■ **Records supplied**

--- --- ---

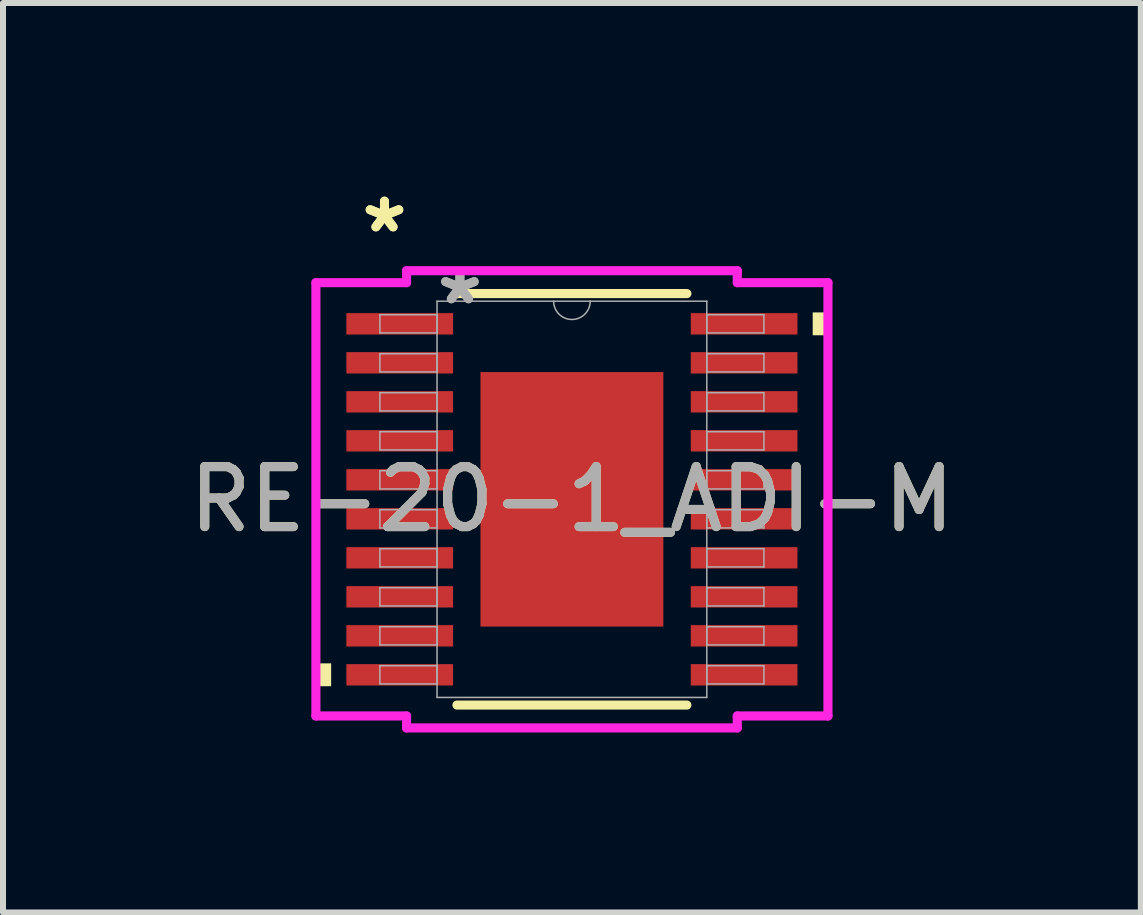
<source format=kicad_pcb>
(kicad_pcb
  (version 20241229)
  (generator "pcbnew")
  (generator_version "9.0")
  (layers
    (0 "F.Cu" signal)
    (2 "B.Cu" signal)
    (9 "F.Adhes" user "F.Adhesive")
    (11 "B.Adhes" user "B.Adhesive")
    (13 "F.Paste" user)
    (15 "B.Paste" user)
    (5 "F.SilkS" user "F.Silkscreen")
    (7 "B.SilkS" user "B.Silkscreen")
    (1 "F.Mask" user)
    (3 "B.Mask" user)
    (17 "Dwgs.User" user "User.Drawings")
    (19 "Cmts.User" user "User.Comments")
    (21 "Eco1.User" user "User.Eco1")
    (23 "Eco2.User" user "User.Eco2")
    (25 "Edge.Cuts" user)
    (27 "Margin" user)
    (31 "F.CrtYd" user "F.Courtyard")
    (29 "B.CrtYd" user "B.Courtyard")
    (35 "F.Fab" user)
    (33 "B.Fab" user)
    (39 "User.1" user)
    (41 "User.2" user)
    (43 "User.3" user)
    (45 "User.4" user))
  (footprint "RE-20-1_ADI-M"
    (layer "F.Cu")
    (at 6.482 5.272)
    (property "Reference" "RE-20-1_ADI-M" (at 0 0 0) (unlocked yes) (layer "F.SilkS") (effects (font (size 1 1) (thickness 0.15))))
    (attr smd)
    (fp_line (start -1.916 3.429) (end 1.916 3.429) (stroke (width 0.152) (type solid)) (layer "F.SilkS"))
    (fp_line (start 1.916 -3.429) (end -1.916 -3.429) (stroke (width 0.152) (type solid)) (layer "F.SilkS"))
    (fp_poly (pts (xy -4.267 2.734) (xy -4.267 3.115) (xy -4.013 3.115) (xy -4.013 2.734)) (stroke (width 0) (type solid)) (fill yes) (layer "F.SilkS"))
    (fp_poly (pts (xy 4.267 -3.115) (xy 4.267 -2.734) (xy 4.013 -2.734) (xy 4.013 -3.115)) (stroke (width 0) (type solid)) (fill yes) (layer "F.SilkS"))
    (fp_poly (pts (xy -1.424 -2.021) (xy -1.424 -0.807) (xy -0.1 -0.807) (xy -0.1 -2.021)) (stroke (width 0) (type solid)) (fill yes) (layer "F.Paste"))
    (fp_poly (pts (xy -1.424 -0.607) (xy -1.424 0.607) (xy -0.1 0.607) (xy -0.1 -0.607)) (stroke (width 0) (type solid)) (fill yes) (layer "F.Paste"))
    (fp_poly (pts (xy -1.424 0.807) (xy -1.424 2.021) (xy -0.1 2.021) (xy -0.1 0.807)) (stroke (width 0) (type solid)) (fill yes) (layer "F.Paste"))
    (fp_poly (pts (xy 0.1 -2.021) (xy 0.1 -0.807) (xy 1.424 -0.807) (xy 1.424 -2.021)) (stroke (width 0) (type solid)) (fill yes) (layer "F.Paste"))
    (fp_poly (pts (xy 0.1 -0.607) (xy 0.1 0.607) (xy 1.424 0.607) (xy 1.424 -0.607)) (stroke (width 0) (type solid)) (fill yes) (layer "F.Paste"))
    (fp_poly (pts (xy 0.1 0.807) (xy 0.1 2.021) (xy 1.424 2.021) (xy 1.424 0.807)) (stroke (width 0) (type solid)) (fill yes) (layer "F.Paste"))
    (fp_line (start -4.267 -3.611) (end -2.756 -3.611) (stroke (width 0.152) (type solid)) (layer "F.CrtYd"))
    (fp_line (start -4.267 3.611) (end -4.267 -3.611) (stroke (width 0.152) (type solid)) (layer "F.CrtYd"))
    (fp_line (start -4.267 3.611) (end -2.756 3.611) (stroke (width 0.152) (type solid)) (layer "F.CrtYd"))
    (fp_line (start -2.756 -3.81) (end 2.756 -3.81) (stroke (width 0.152) (type solid)) (layer "F.CrtYd"))
    (fp_line (start -2.756 -3.611) (end -2.756 -3.81) (stroke (width 0.152) (type solid)) (layer "F.CrtYd"))
    (fp_line (start -2.756 3.81) (end -2.756 3.611) (stroke (width 0.152) (type solid)) (layer "F.CrtYd"))
    (fp_line (start 2.756 -3.81) (end 2.756 -3.611) (stroke (width 0.152) (type solid)) (layer "F.CrtYd"))
    (fp_line (start 2.756 3.611) (end 2.756 3.81) (stroke (width 0.152) (type solid)) (layer "F.CrtYd"))
    (fp_line (start 2.756 3.81) (end -2.756 3.81) (stroke (width 0.152) (type solid)) (layer "F.CrtYd"))
    (fp_line (start 4.267 -3.611) (end 2.756 -3.611) (stroke (width 0.152) (type solid)) (layer "F.CrtYd"))
    (fp_line (start 4.267 -3.611) (end 4.267 3.611) (stroke (width 0.152) (type solid)) (layer "F.CrtYd"))
    (fp_line (start 4.267 3.611) (end 2.756 3.611) (stroke (width 0.152) (type solid)) (layer "F.CrtYd"))
    (fp_line (start -3.2 -3.077) (end -3.2 -2.773) (stroke (width 0.025) (type solid)) (layer "F.Fab"))
    (fp_line (start -3.2 -2.773) (end -2.248 -2.773) (stroke (width 0.025) (type solid)) (layer "F.Fab"))
    (fp_line (start -3.2 -2.427) (end -3.2 -2.123) (stroke (width 0.025) (type solid)) (layer "F.Fab"))
    (fp_line (start -3.2 -2.123) (end -2.248 -2.123) (stroke (width 0.025) (type solid)) (layer "F.Fab"))
    (fp_line (start -3.2 -1.777) (end -3.2 -1.473) (stroke (width 0.025) (type solid)) (layer "F.Fab"))
    (fp_line (start -3.2 -1.473) (end -2.248 -1.473) (stroke (width 0.025) (type solid)) (layer "F.Fab"))
    (fp_line (start -3.2 -1.127) (end -3.2 -0.823) (stroke (width 0.025) (type solid)) (layer "F.Fab"))
    (fp_line (start -3.2 -0.823) (end -2.248 -0.823) (stroke (width 0.025) (type solid)) (layer "F.Fab"))
    (fp_line (start -3.2 -0.477) (end -3.2 -0.173) (stroke (width 0.025) (type solid)) (layer "F.Fab"))
    (fp_line (start -3.2 -0.173) (end -2.248 -0.173) (stroke (width 0.025) (type solid)) (layer "F.Fab"))
    (fp_line (start -3.2 0.173) (end -3.2 0.477) (stroke (width 0.025) (type solid)) (layer "F.Fab"))
    (fp_line (start -3.2 0.477) (end -2.248 0.477) (stroke (width 0.025) (type solid)) (layer "F.Fab"))
    (fp_line (start -3.2 0.823) (end -3.2 1.127) (stroke (width 0.025) (type solid)) (layer "F.Fab"))
    (fp_line (start -3.2 1.127) (end -2.248 1.127) (stroke (width 0.025) (type solid)) (layer "F.Fab"))
    (fp_line (start -3.2 1.473) (end -3.2 1.777) (stroke (width 0.025) (type solid)) (layer "F.Fab"))
    (fp_line (start -3.2 1.777) (end -2.248 1.777) (stroke (width 0.025) (type solid)) (layer "F.Fab"))
    (fp_line (start -3.2 2.123) (end -3.2 2.427) (stroke (width 0.025) (type solid)) (layer "F.Fab"))
    (fp_line (start -3.2 2.427) (end -2.248 2.427) (stroke (width 0.025) (type solid)) (layer "F.Fab"))
    (fp_line (start -3.2 2.773) (end -3.2 3.077) (stroke (width 0.025) (type solid)) (layer "F.Fab"))
    (fp_line (start -3.2 3.077) (end -2.248 3.077) (stroke (width 0.025) (type solid)) (layer "F.Fab"))
    (fp_line (start -2.248 -3.302) (end -2.248 3.302) (stroke (width 0.025) (type solid)) (layer "F.Fab"))
    (fp_line (start -2.248 -3.077) (end -3.2 -3.077) (stroke (width 0.025) (type solid)) (layer "F.Fab"))
    (fp_line (start -2.248 -2.773) (end -2.248 -3.077) (stroke (width 0.025) (type solid)) (layer "F.Fab"))
    (fp_line (start -2.248 -2.427) (end -3.2 -2.427) (stroke (width 0.025) (type solid)) (layer "F.Fab"))
    (fp_line (start -2.248 -2.123) (end -2.248 -2.427) (stroke (width 0.025) (type solid)) (layer "F.Fab"))
    (fp_line (start -2.248 -1.777) (end -3.2 -1.777) (stroke (width 0.025) (type solid)) (layer "F.Fab"))
    (fp_line (start -2.248 -1.473) (end -2.248 -1.777) (stroke (width 0.025) (type solid)) (layer "F.Fab"))
    (fp_line (start -2.248 -1.127) (end -3.2 -1.127) (stroke (width 0.025) (type solid)) (layer "F.Fab"))
    (fp_line (start -2.248 -0.823) (end -2.248 -1.127) (stroke (width 0.025) (type solid)) (layer "F.Fab"))
    (fp_line (start -2.248 -0.477) (end -3.2 -0.477) (stroke (width 0.025) (type solid)) (layer "F.Fab"))
    (fp_line (start -2.248 -0.173) (end -2.248 -0.477) (stroke (width 0.025) (type solid)) (layer "F.Fab"))
    (fp_line (start -2.248 0.173) (end -3.2 0.173) (stroke (width 0.025) (type solid)) (layer "F.Fab"))
    (fp_line (start -2.248 0.477) (end -2.248 0.173) (stroke (width 0.025) (type solid)) (layer "F.Fab"))
    (fp_line (start -2.248 0.823) (end -3.2 0.823) (stroke (width 0.025) (type solid)) (layer "F.Fab"))
    (fp_line (start -2.248 1.127) (end -2.248 0.823) (stroke (width 0.025) (type solid)) (layer "F.Fab"))
    (fp_line (start -2.248 1.473) (end -3.2 1.473) (stroke (width 0.025) (type solid)) (layer "F.Fab"))
    (fp_line (start -2.248 1.777) (end -2.248 1.473) (stroke (width 0.025) (type solid)) (layer "F.Fab"))
    (fp_line (start -2.248 2.123) (end -3.2 2.123) (stroke (width 0.025) (type solid)) (layer "F.Fab"))
    (fp_line (start -2.248 2.427) (end -2.248 2.123) (stroke (width 0.025) (type solid)) (layer "F.Fab"))
    (fp_line (start -2.248 2.773) (end -3.2 2.773) (stroke (width 0.025) (type solid)) (layer "F.Fab"))
    (fp_line (start -2.248 3.077) (end -2.248 2.773) (stroke (width 0.025) (type solid)) (layer "F.Fab"))
    (fp_line (start -2.248 3.302) (end 2.248 3.302) (stroke (width 0.025) (type solid)) (layer "F.Fab"))
    (fp_line (start 2.248 -3.302) (end -2.248 -3.302) (stroke (width 0.025) (type solid)) (layer "F.Fab"))
    (fp_line (start 2.248 -3.077) (end 2.248 -2.773) (stroke (width 0.025) (type solid)) (layer "F.Fab"))
    (fp_line (start 2.248 -2.773) (end 3.2 -2.773) (stroke (width 0.025) (type solid)) (layer "F.Fab"))
    (fp_line (start 2.248 -2.427) (end 2.248 -2.123) (stroke (width 0.025) (type solid)) (layer "F.Fab"))
    (fp_line (start 2.248 -2.123) (end 3.2 -2.123) (stroke (width 0.025) (type solid)) (layer "F.Fab"))
    (fp_line (start 2.248 -1.777) (end 2.248 -1.473) (stroke (width 0.025) (type solid)) (layer "F.Fab"))
    (fp_line (start 2.248 -1.473) (end 3.2 -1.473) (stroke (width 0.025) (type solid)) (layer "F.Fab"))
    (fp_line (start 2.248 -1.127) (end 2.248 -0.823) (stroke (width 0.025) (type solid)) (layer "F.Fab"))
    (fp_line (start 2.248 -0.823) (end 3.2 -0.823) (stroke (width 0.025) (type solid)) (layer "F.Fab"))
    (fp_line (start 2.248 -0.477) (end 2.248 -0.173) (stroke (width 0.025) (type solid)) (layer "F.Fab"))
    (fp_line (start 2.248 -0.173) (end 3.2 -0.173) (stroke (width 0.025) (type solid)) (layer "F.Fab"))
    (fp_line (start 2.248 0.173) (end 2.248 0.477) (stroke (width 0.025) (type solid)) (layer "F.Fab"))
    (fp_line (start 2.248 0.477) (end 3.2 0.477) (stroke (width 0.025) (type solid)) (layer "F.Fab"))
    (fp_line (start 2.248 0.823) (end 2.248 1.127) (stroke (width 0.025) (type solid)) (layer "F.Fab"))
    (fp_line (start 2.248 1.127) (end 3.2 1.127) (stroke (width 0.025) (type solid)) (layer "F.Fab"))
    (fp_line (start 2.248 1.473) (end 2.248 1.777) (stroke (width 0.025) (type solid)) (layer "F.Fab"))
    (fp_line (start 2.248 1.777) (end 3.2 1.777) (stroke (width 0.025) (type solid)) (layer "F.Fab"))
    (fp_line (start 2.248 2.123) (end 2.248 2.427) (stroke (width 0.025) (type solid)) (layer "F.Fab"))
    (fp_line (start 2.248 2.427) (end 3.2 2.427) (stroke (width 0.025) (type solid)) (layer "F.Fab"))
    (fp_line (start 2.248 2.773) (end 2.248 3.077) (stroke (width 0.025) (type solid)) (layer "F.Fab"))
    (fp_line (start 2.248 3.077) (end 3.2 3.077) (stroke (width 0.025) (type solid)) (layer "F.Fab"))
    (fp_line (start 2.248 3.302) (end 2.248 -3.302) (stroke (width 0.025) (type solid)) (layer "F.Fab"))
    (fp_line (start 3.2 -3.077) (end 2.248 -3.077) (stroke (width 0.025) (type solid)) (layer "F.Fab"))
    (fp_line (start 3.2 -2.773) (end 3.2 -3.077) (stroke (width 0.025) (type solid)) (layer "F.Fab"))
    (fp_line (start 3.2 -2.427) (end 2.248 -2.427) (stroke (width 0.025) (type solid)) (layer "F.Fab"))
    (fp_line (start 3.2 -2.123) (end 3.2 -2.427) (stroke (width 0.025) (type solid)) (layer "F.Fab"))
    (fp_line (start 3.2 -1.777) (end 2.248 -1.777) (stroke (width 0.025) (type solid)) (layer "F.Fab"))
    (fp_line (start 3.2 -1.473) (end 3.2 -1.777) (stroke (width 0.025) (type solid)) (layer "F.Fab"))
    (fp_line (start 3.2 -1.127) (end 2.248 -1.127) (stroke (width 0.025) (type solid)) (layer "F.Fab"))
    (fp_line (start 3.2 -0.823) (end 3.2 -1.127) (stroke (width 0.025) (type solid)) (layer "F.Fab"))
    (fp_line (start 3.2 -0.477) (end 2.248 -0.477) (stroke (width 0.025) (type solid)) (layer "F.Fab"))
    (fp_line (start 3.2 -0.173) (end 3.2 -0.477) (stroke (width 0.025) (type solid)) (layer "F.Fab"))
    (fp_line (start 3.2 0.173) (end 2.248 0.173) (stroke (width 0.025) (type solid)) (layer "F.Fab"))
    (fp_line (start 3.2 0.477) (end 3.2 0.173) (stroke (width 0.025) (type solid)) (layer "F.Fab"))
    (fp_line (start 3.2 0.823) (end 2.248 0.823) (stroke (width 0.025) (type solid)) (layer "F.Fab"))
    (fp_line (start 3.2 1.127) (end 3.2 0.823) (stroke (width 0.025) (type solid)) (layer "F.Fab"))
    (fp_line (start 3.2 1.473) (end 2.248 1.473) (stroke (width 0.025) (type solid)) (layer "F.Fab"))
    (fp_line (start 3.2 1.777) (end 3.2 1.473) (stroke (width 0.025) (type solid)) (layer "F.Fab"))
    (fp_line (start 3.2 2.123) (end 2.248 2.123) (stroke (width 0.025) (type solid)) (layer "F.Fab"))
    (fp_line (start 3.2 2.427) (end 3.2 2.123) (stroke (width 0.025) (type solid)) (layer "F.Fab"))
    (fp_line (start 3.2 2.773) (end 2.248 2.773) (stroke (width 0.025) (type solid)) (layer "F.Fab"))
    (fp_line (start 3.2 3.077) (end 3.2 2.773) (stroke (width 0.025) (type solid)) (layer "F.Fab"))
    (fp_arc (start 0.3048 -3.302) (mid 0 -2.9972) (end -0.3048 -3.302) (stroke (width 0.0254) (type solid)) (layer "F.Fab"))
    (fp_text user "*" (at -3.124 -4.424 0) (layer "F.SilkS") (effects (font (size 1 1) (thickness 0.15))))
    (fp_text user "*" (at -3.124 -4.424 0) (unlocked yes) (layer "F.SilkS") (effects (font (size 1 1) (thickness 0.15))))
    (fp_text user "*" (at -1.867 -3.226 0) (layer "F.Fab") (effects (font (size 1 1) (thickness 0.15))))
    (fp_text user "*" (at -1.867 -3.226 0) (unlocked yes) (layer "F.Fab") (effects (font (size 1 1) (thickness 0.15))))
    (fp_text user "${REFERENCE}" (at 0 0 0) (unlocked yes) (layer "F.Fab") (effects (font (size 1 1) (thickness 0.15))))
    (pad "1" smd rect (at -2.87 -2.925) (size 1.778 0.356) (layers "F.Cu" "F.Mask" "F.Paste"))
    (pad "2" smd rect (at -2.87 -2.275) (size 1.778 0.356) (layers "F.Cu" "F.Mask" "F.Paste"))
    (pad "3" smd rect (at -2.87 -1.625) (size 1.778 0.356) (layers "F.Cu" "F.Mask" "F.Paste"))
    (pad "4" smd rect (at -2.87 -0.975) (size 1.778 0.356) (layers "F.Cu" "F.Mask" "F.Paste"))
    (pad "5" smd rect (at -2.87 -0.325) (size 1.778 0.356) (layers "F.Cu" "F.Mask" "F.Paste"))
    (pad "6" smd rect (at -2.87 0.325) (size 1.778 0.356) (layers "F.Cu" "F.Mask" "F.Paste"))
    (pad "7" smd rect (at -2.87 0.975) (size 1.778 0.356) (layers "F.Cu" "F.Mask" "F.Paste"))
    (pad "8" smd rect (at -2.87 1.625) (size 1.778 0.356) (layers "F.Cu" "F.Mask" "F.Paste"))
    (pad "9" smd rect (at -2.87 2.275) (size 1.778 0.356) (layers "F.Cu" "F.Mask" "F.Paste"))
    (pad "10" smd rect (at -2.87 2.925) (size 1.778 0.356) (layers "F.Cu" "F.Mask" "F.Paste"))
    (pad "11" smd rect (at 2.87 2.925) (size 1.778 0.356) (layers "F.Cu" "F.Mask" "F.Paste"))
    (pad "12" smd rect (at 2.87 2.275) (size 1.778 0.356) (layers "F.Cu" "F.Mask" "F.Paste"))
    (pad "13" smd rect (at 2.87 1.625) (size 1.778 0.356) (layers "F.Cu" "F.Mask" "F.Paste"))
    (pad "14" smd rect (at 2.87 0.975) (size 1.778 0.356) (layers "F.Cu" "F.Mask" "F.Paste"))
    (pad "15" smd rect (at 2.87 0.325) (size 1.778 0.356) (layers "F.Cu" "F.Mask" "F.Paste"))
    (pad "16" smd rect (at 2.87 -0.325) (size 1.778 0.356) (layers "F.Cu" "F.Mask" "F.Paste"))
    (pad "17" smd rect (at 2.87 -0.975) (size 1.778 0.356) (layers "F.Cu" "F.Mask" "F.Paste"))
    (pad "18" smd rect (at 2.87 -1.625) (size 1.778 0.356) (layers "F.Cu" "F.Mask" "F.Paste"))
    (pad "19" smd rect (at 2.87 -2.275) (size 1.778 0.356) (layers "F.Cu" "F.Mask" "F.Paste"))
    (pad "20" smd rect (at 2.87 -2.925) (size 1.778 0.356) (layers "F.Cu" "F.Mask" "F.Paste"))
    (pad "21" smd rect (at 0 0) (size 3.048 4.242) (layers "F.Cu" "F.Mask")))
  (gr_rect
    (start -3 -3)
    (end 15.964 12.158)
    (stroke (width 0.1) (type default))
    (fill no)
    (layer "Edge.Cuts")))
</source>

--- --- ---

■ **What you should do**
Write out, from the lines above, only those from the line with "(fp_arc (start 0.3048" to the line with "-4.424 0) (layer", exactly as given, including the first and the last.

■ **Completed exercise**
    (fp_arc (start 0.3048 -3.302) (mid 0 -2.9972) (end -0.3048 -3.302) (stroke (width 0.0254) (type solid)) (layer "F.Fab"))
    (fp_text user "*" (at -3.124 -4.424 0) (layer "F.SilkS") (effects (font (size 1 1) (thickness 0.15))))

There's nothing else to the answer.